Cinco torres y un pinganillo

Todos los espacios se construyen en base a sumas, restas, multiplicaciones y divisiones, las reglas básicas. Algunos aspiran al número aúreo y otros simplemente al de plata o bronce. Vitoria – Gasteiz no podí­a ser menos.

Tenemos en Vitoria espacios que atienden a la máxima aquella que propugnaba Descartes (no confundir con Micart) de que más vale una ciudad diseñada por un solo arquitecto aunque no sea bueno, que otra diseñada por muchos buenos. Sirvan de ejemplo Zabalgana, Salburua, y hasta Lakua o el Ensanche, o los barrios de los sesenta y setenta si se me apura. Tenemos otros que reflejan ese crecer espontáneo pero ordenado, acoplado a la vida y al terreno, acoplado a las estaciones y a las carencias, como el casco viejo, la vieja ciudad medieval que sobrevivió practicamente intacta hasta la irrupción de los ilustrados.

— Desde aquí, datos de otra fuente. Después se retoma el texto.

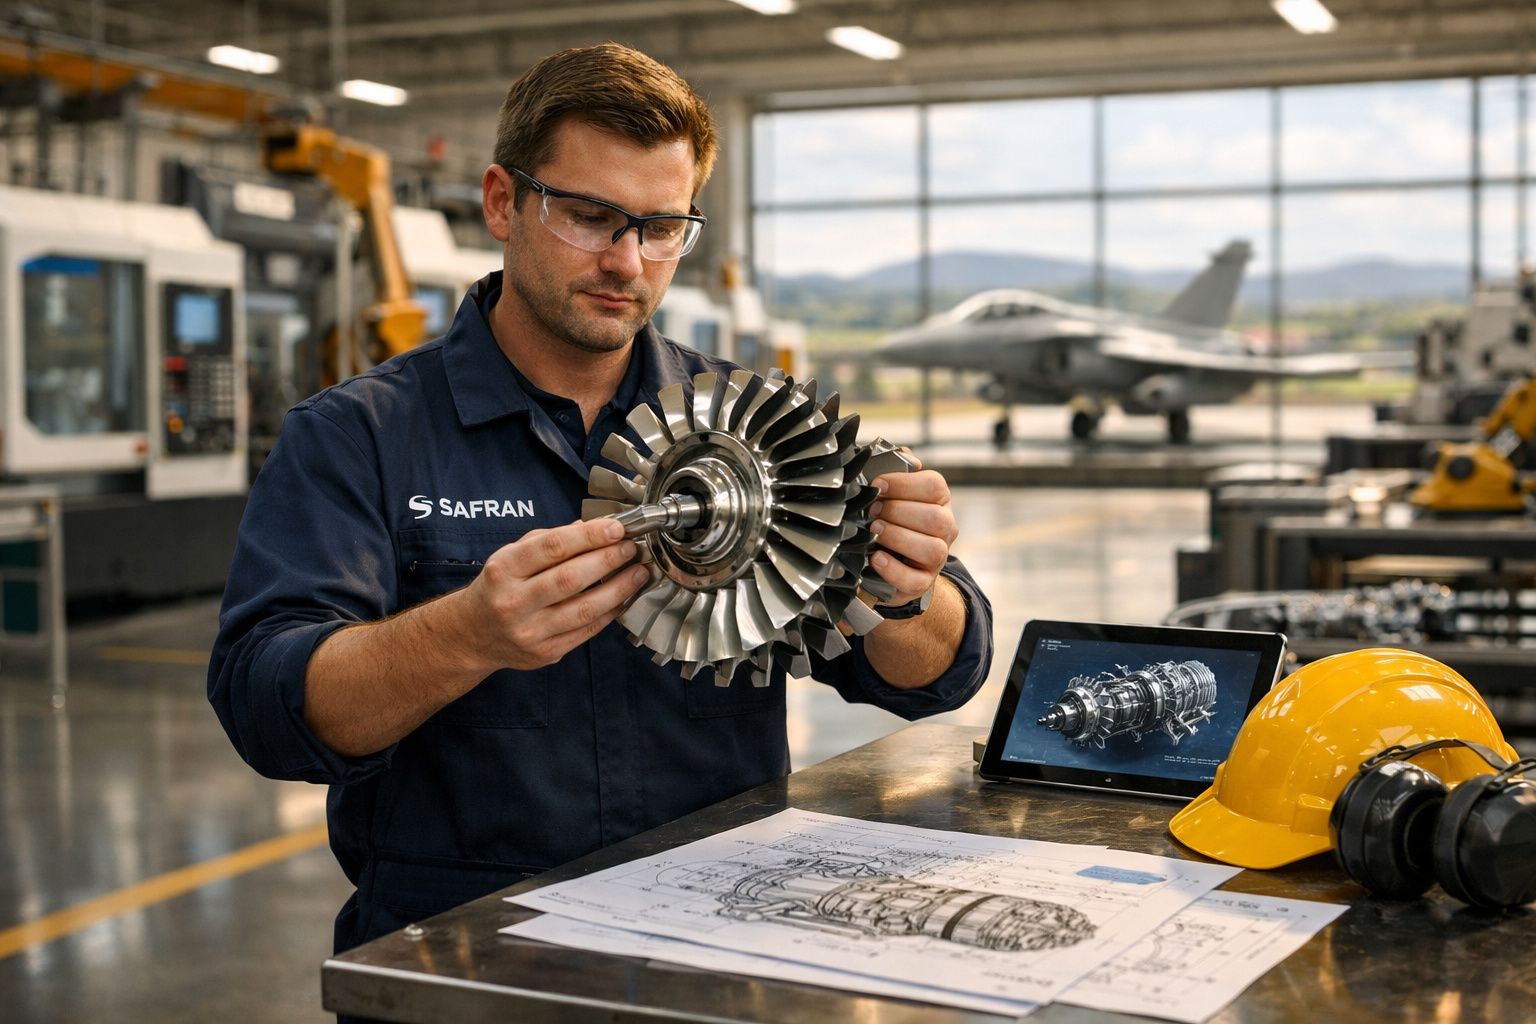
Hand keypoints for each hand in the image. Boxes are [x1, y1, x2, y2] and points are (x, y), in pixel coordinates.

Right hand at [466, 518, 648, 669]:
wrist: (472, 635)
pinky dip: (609, 613)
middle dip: (608, 560)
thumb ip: (548, 541)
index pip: (552, 547)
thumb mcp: (510, 556)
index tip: (616, 528)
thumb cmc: (497, 588)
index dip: (589, 536)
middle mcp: (513, 602)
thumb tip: (590, 527)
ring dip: (618, 589)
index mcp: (503, 570)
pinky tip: (622, 598)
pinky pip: (586, 631)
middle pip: (570, 578)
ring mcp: (529, 631)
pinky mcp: (545, 653)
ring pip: (584, 609)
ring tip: (637, 573)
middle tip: (631, 549)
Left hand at [867, 455, 958, 606]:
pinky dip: (894, 570)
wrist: (882, 562)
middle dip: (898, 512)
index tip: (877, 485)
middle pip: (936, 518)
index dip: (904, 483)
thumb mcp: (889, 491)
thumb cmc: (886, 517)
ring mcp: (936, 558)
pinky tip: (876, 558)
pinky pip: (916, 580)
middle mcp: (944, 528)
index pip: (935, 486)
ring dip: (898, 537)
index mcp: (938, 501)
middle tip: (871, 512)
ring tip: (874, 532)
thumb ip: (892, 468)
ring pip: (932, 549)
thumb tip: (901, 459)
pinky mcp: (922, 582)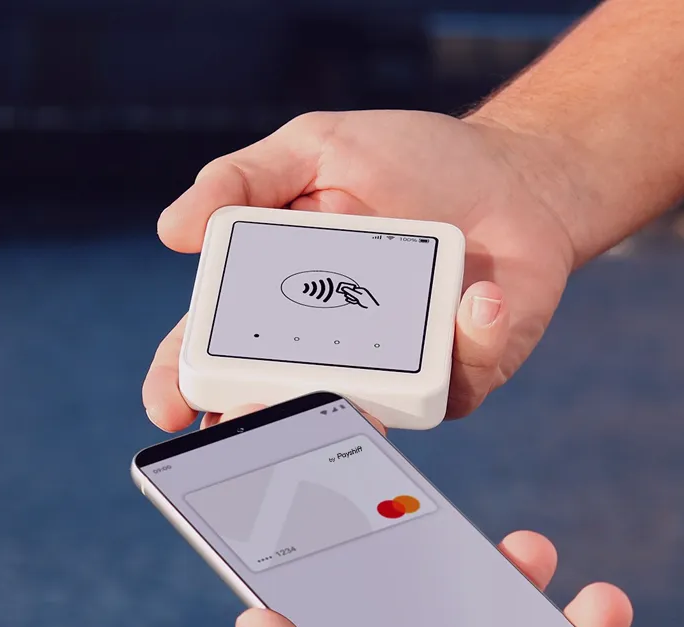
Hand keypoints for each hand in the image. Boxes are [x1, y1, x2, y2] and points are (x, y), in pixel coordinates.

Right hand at [144, 109, 586, 431]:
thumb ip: (243, 179)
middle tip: (248, 414)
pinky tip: (477, 295)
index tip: (169, 406)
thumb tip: (173, 232)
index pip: (219, 351)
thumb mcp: (317, 149)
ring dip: (352, 404)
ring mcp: (397, 369)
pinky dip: (468, 339)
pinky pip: (457, 384)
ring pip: (363, 416)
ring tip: (345, 384)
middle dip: (256, 419)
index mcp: (284, 297)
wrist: (515, 173)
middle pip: (279, 401)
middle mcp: (334, 346)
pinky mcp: (461, 376)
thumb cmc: (409, 162)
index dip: (185, 383)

Tenemos cómo sobre los mismos espacios conviven estilos, y hasta tenemos buena muestra de como en cada época se sirven de modas y caprichos más o menos fundados para recuperar lo que en cada momento se considera la esencia de tiempos pasados. La historia de las ciudades es como la de los hombres o las mujeres. El resultado final es la suma de intervenciones sobre el mismo rostro, sobre el mismo cuerpo. Las arrugas, las cicatrices, las pecas y las calvas no dejan de ser un testigo vivo de un tiempo vivido. Luego viene la cirugí­a plástica y todo cambia, todo se altera y acaba por desaparecer hasta la propia personalidad.

Es como el chiste aquel de la paciente de cirugí­a que por un problema llega prácticamente a las puertas del cielo. Al decirle dios que es un error y debe volver a la tierra la interfecta se interesa por el tiempo de vida que le queda, y le dice dios que unos 30 años. Al despertar de la anestesia, animada por tan próspera expectativa, decide operarse pómulos, culos y caderas, muslos, contramuslos, alas y pechugas. Cuando sale de la clí­nica, (vamos a poner aquí­ un toque vitoriano) un tranví­a le atropella. Al volver a presentarse ante dios le pregunta por los 30 años prometidos y el divino le contesta… uyyy perdona, no te habí­a conocido.

Sirva esto para concluir que ser más guapo a veces es dejar de ser uno mismo. Que una cosa es cuidarse y otra reinventarse. Que no por mucho maquillar amanece más temprano o que al que se opera dios le ignora.

Volviendo al ámbito gasteiztarra, habrí­a que preocuparse de conservar lo que son nuestras esencias y nuestra historia. No se trata de hacer una ciudad del siglo XXI, porque la nuestra lo es de muchos anteriores, ni de despreciar los sesenta por cercanos, los setenta por horteras y los ochenta porque nos salga de los bebes. No se trata de quemar retablos barrocos para admirar pinturas románicas, ni de destruir pórticos neoclásicos para admirar portadas góticas o renacientes. Se trata más bien de tenerlo todo. Nuestro eclecticismo construido a base de años.

Tampoco se trata de querer, como si césares fuésemos, alterar las cosas con el único objetivo de dejar nuestro nombre al lado de ellas. Vitoria, la vieja vitoria tiene cuatro torres, no hace falta la quinta, ni siquiera es de buen gusto un pinganillo que luche con ellas. Nuevas lí­neas surgirán, están surgiendo, a naciente y a poniente, a norte y sur. Y no tiene sentido aspirar a que sean un remedo del ensanche ni una imitación del medievo, cada época tiene lo que tiene y lo que hace a Vitoria singular es que sin nada especialmente extraordinario en su individualidad es sin embargo un conjunto armónico de digní­simas representaciones. Ese es el camino, esa nuestra seña de identidad.